• PROBLEM TO SOLVE:
In the entries below, identify every line with the string "como" and copy it.
───── RECORDS FOR THE EXERCISE
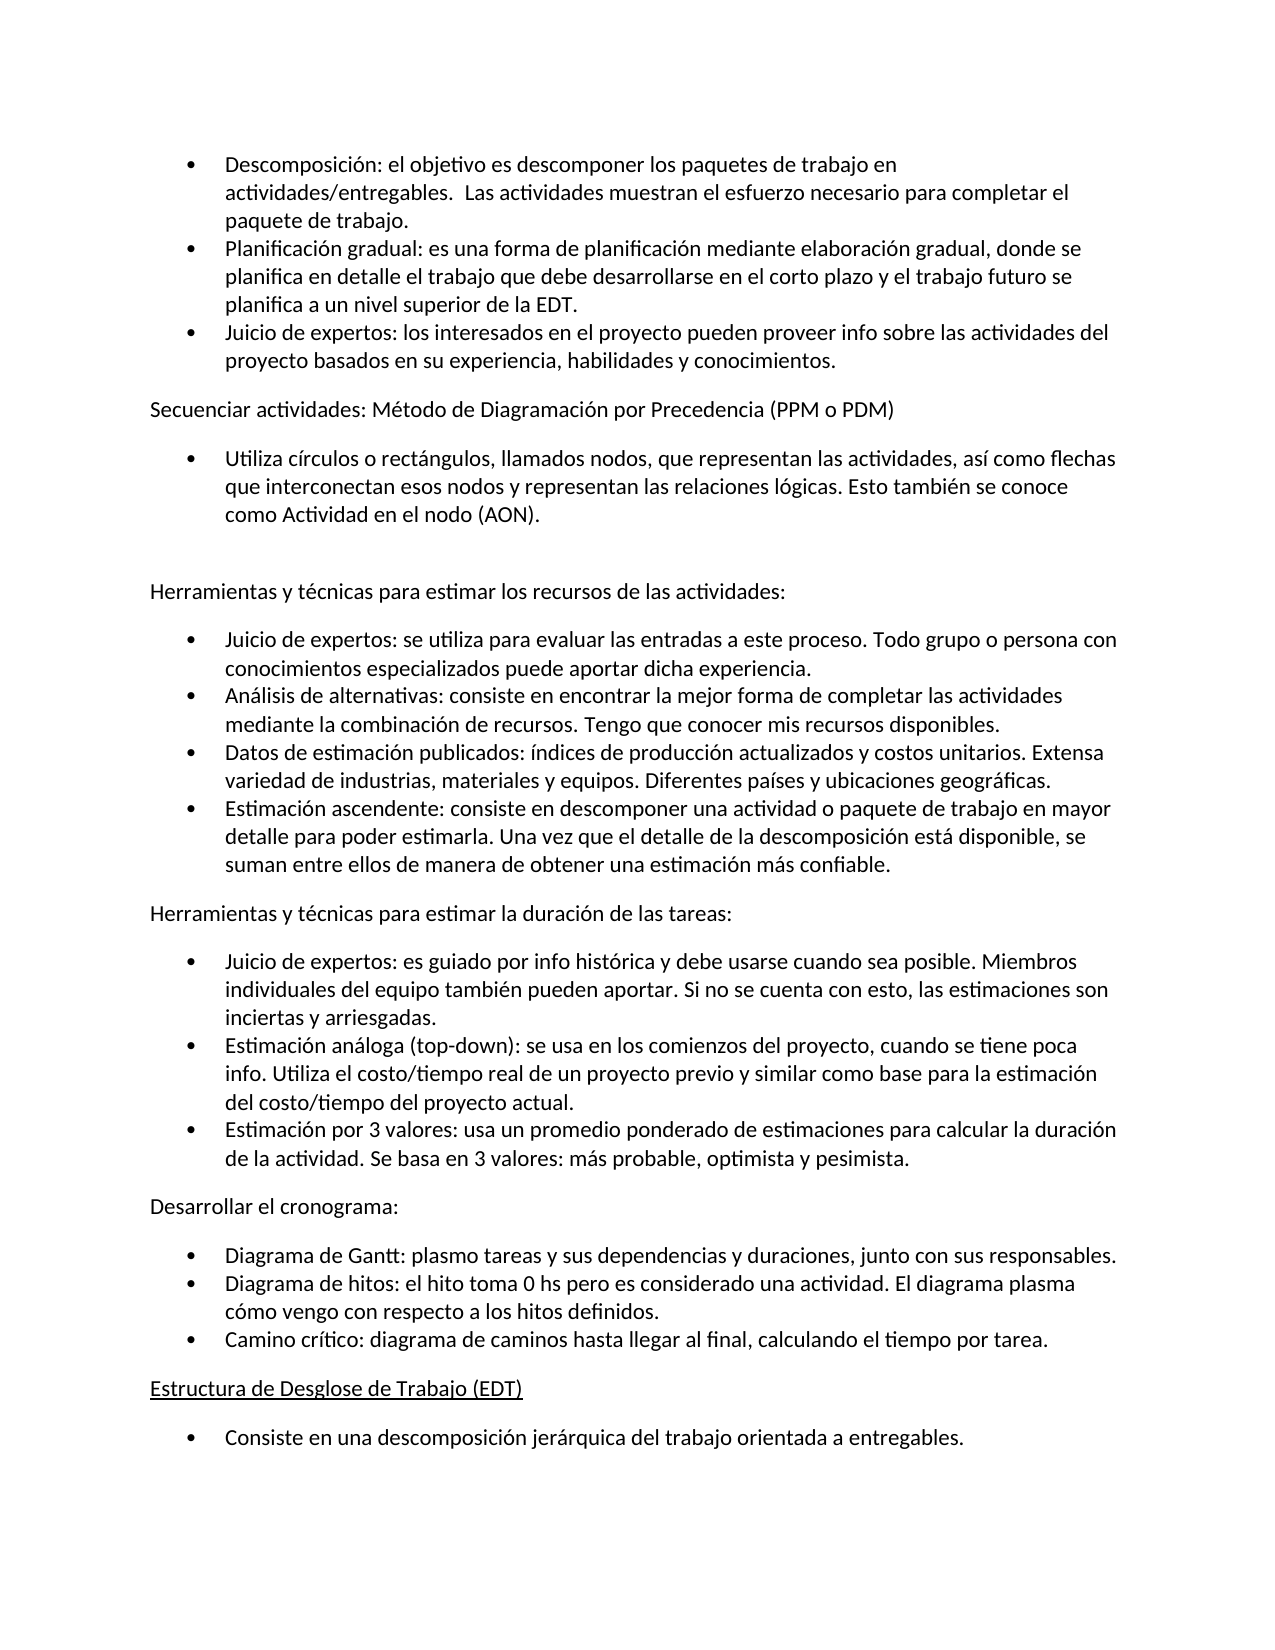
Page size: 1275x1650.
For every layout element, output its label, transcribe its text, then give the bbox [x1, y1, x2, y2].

list Estimación análoga (top-down): se usa en los comienzos del proyecto, cuando se tiene poca info. Utiliza el costo/tiempo real de un proyecto previo y similar como base para la estimación del costo/tiempo del proyecto actual. [187, 1032, 1125, 1116]
text Secuenciar actividades: Método de Diagramación por Precedencia (PPM o PDM) [150, 395, 1125, 423]
list Estimación por 3 valores: usa un promedio ponderado de estimaciones para calcular la duración de la actividad. Se basa en 3 valores: más probable, optimista y pesimista. [187, 1116, 1125, 1172]
list Camino crítico: diagrama de caminos hasta llegar al final, calculando el tiempo por tarea. [187, 1325, 1125, 1353]
list Planificación gradual: es una forma de planificación mediante elaboración gradual, donde se planifica en detalle el trabajo que debe desarrollarse en el corto plazo y el trabajo futuro se planifica a un nivel superior de la EDT. [187, 234, 1125, 318]
list Datos de estimación publicados: índices de producción actualizados y costos unitarios. Extensa variedad de industrias, materiales y equipos. Diferentes países y ubicaciones geográficas. [187, 738, 1125, 794]
list Consiste en una descomposición jerárquica del trabajo orientada a entregables. [187, 1423, 1125, 1451]
list Juicio de expertos: se utiliza para evaluar las entradas a este proceso. Todo grupo o persona con conocimientos especializados puede aportar dicha experiencia. [187, 626, 1125, 682]
text Herramientas y técnicas para estimar los recursos de las actividades: [150, 549, 1125, 605]
list Análisis de alternativas: consiste en encontrar la mejor forma de completar las actividades mediante la combinación de recursos. Tengo que conocer mis recursos disponibles. [187, 682, 1125, 738]
list Juicio de expertos: los interesados en el proyecto pueden proveer info sobre las actividades del proyecto basados en su experiencia, habilidades y conocimientos. [187, 318, 1125, 374]
list Utiliza círculos o rectángulos, llamados nodos, que representan las actividades, así como flechas que interconectan esos nodos y representan las relaciones lógicas. Esto también se conoce como Actividad en el nodo (AON). [187, 444, 1125, 528]
list Diagrama de hitos: el hito toma 0 hs pero es considerado una actividad. El diagrama plasma cómo vengo con respecto a los hitos definidos. [187, 1269, 1125, 1325]
text Desarrollar el cronograma: [150, 1192, 1125, 1221]
text Estructura de Desglose de Trabajo (EDT) [150, 1374, 1125, 1402]
list Estimación ascendente: consiste en descomponer una actividad o paquete de trabajo en mayor detalle para poder estimarla. Una vez que el detalle de la descomposición está disponible, se suman entre ellos de manera de obtener una estimación más confiable. [187, 794, 1125, 878]
text Herramientas y técnicas para estimar la duración de las tareas: [150, 899, 1125, 927]
list Juicio de expertos: es guiado por info histórica y debe usarse cuando sea posible. Miembros individuales del equipo también pueden aportar. Si no se cuenta con esto, las estimaciones son inciertas y arriesgadas. [187, 947, 1125, 1032]
list Diagrama de Gantt: plasmo tareas y sus dependencias y duraciones, junto con sus responsables. [187, 1241, 1125, 1269]
list Descomposición: el objetivo es descomponer los paquetes de trabajo en actividades/entregables. Las actividades muestran el esfuerzo necesario para completar el paquete de trabajo. [187, 150, 1125, 234]
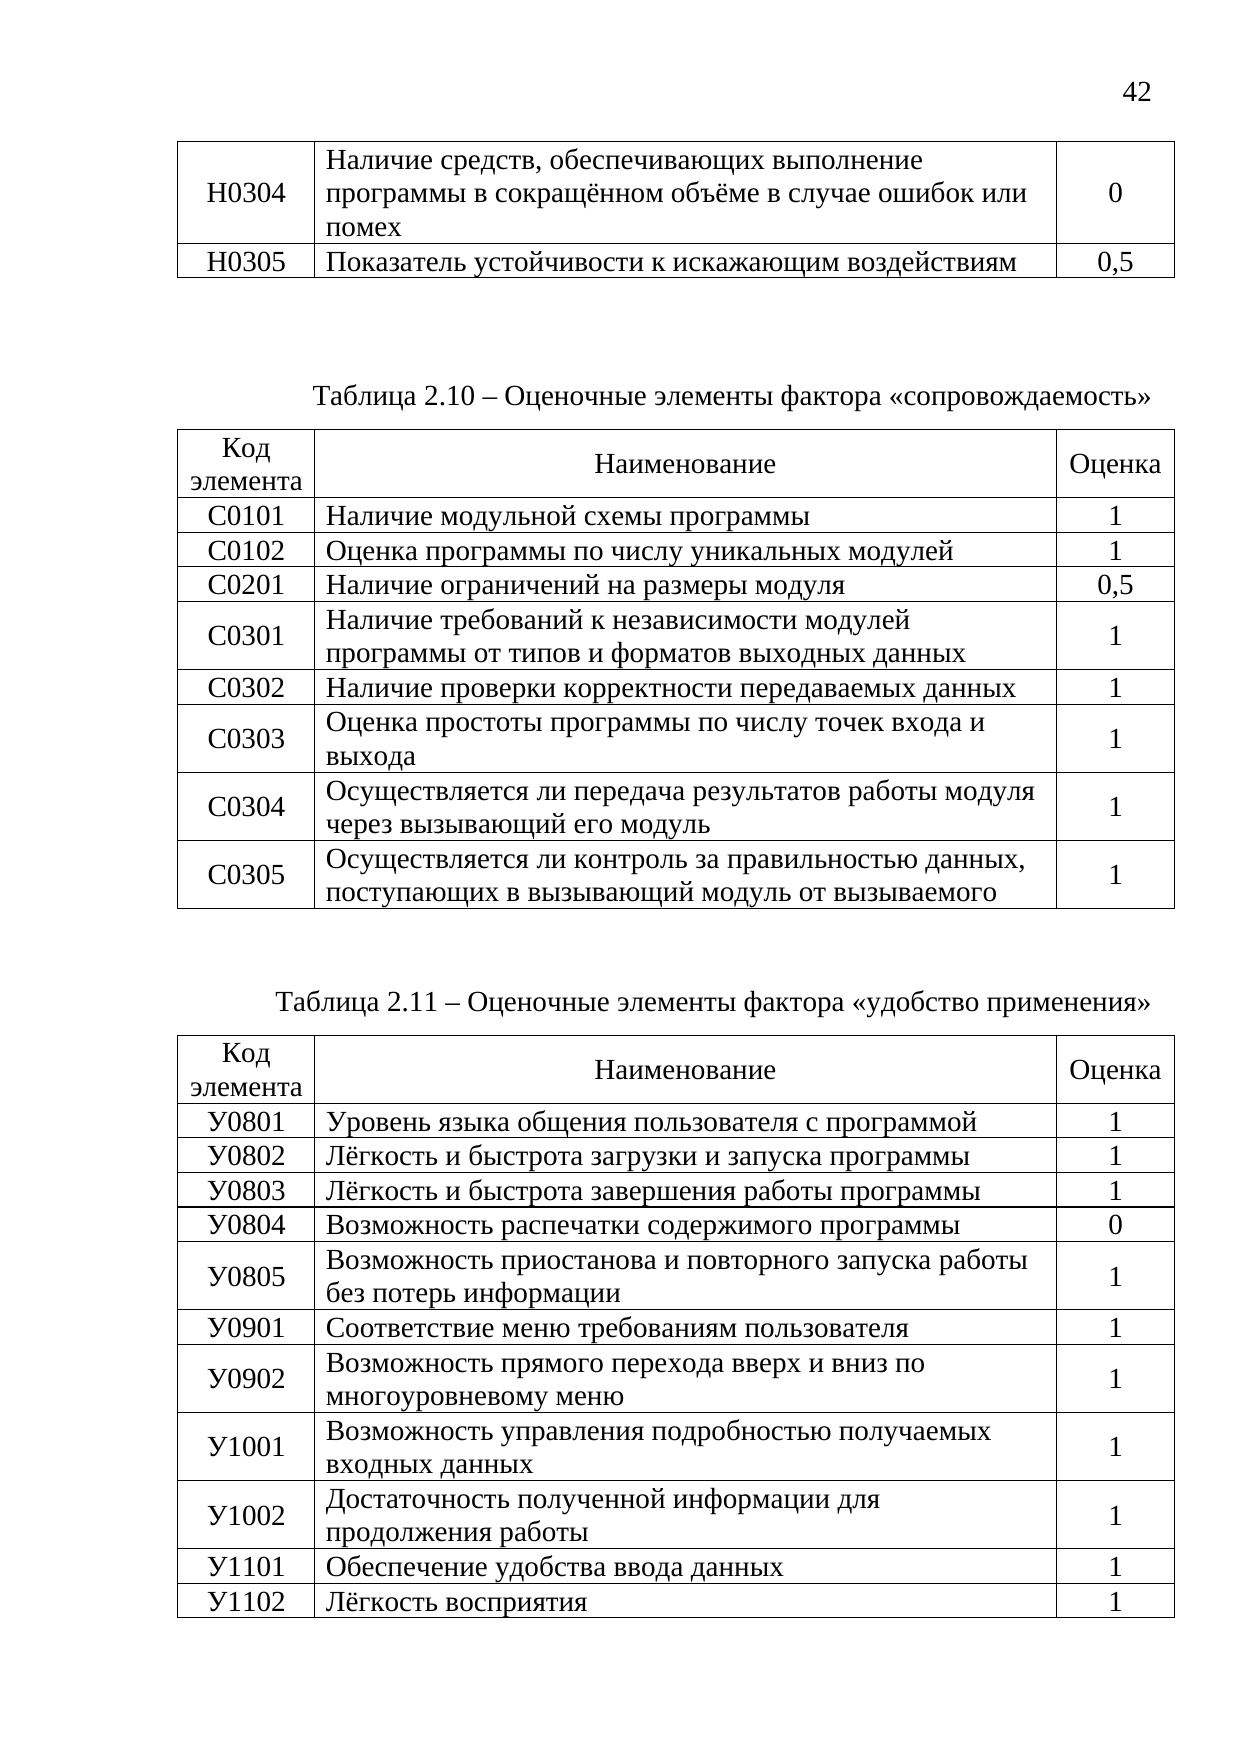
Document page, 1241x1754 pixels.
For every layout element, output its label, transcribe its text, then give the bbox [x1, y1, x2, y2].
──────────
• RESULT OF THIS TASK:
list Estimación análoga (top-down): se usa en los comienzos del proyecto, cuando se tiene poca info. Utiliza el costo/tiempo real de un proyecto previo y similar como base para la estimación del costo/tiempo del proyecto actual. [187, 1032, 1125, 1116]
list Utiliza círculos o rectángulos, llamados nodos, que representan las actividades, así como flechas que interconectan esos nodos y representan las relaciones lógicas. Esto también se conoce como Actividad en el nodo (AON). [187, 444, 1125, 528]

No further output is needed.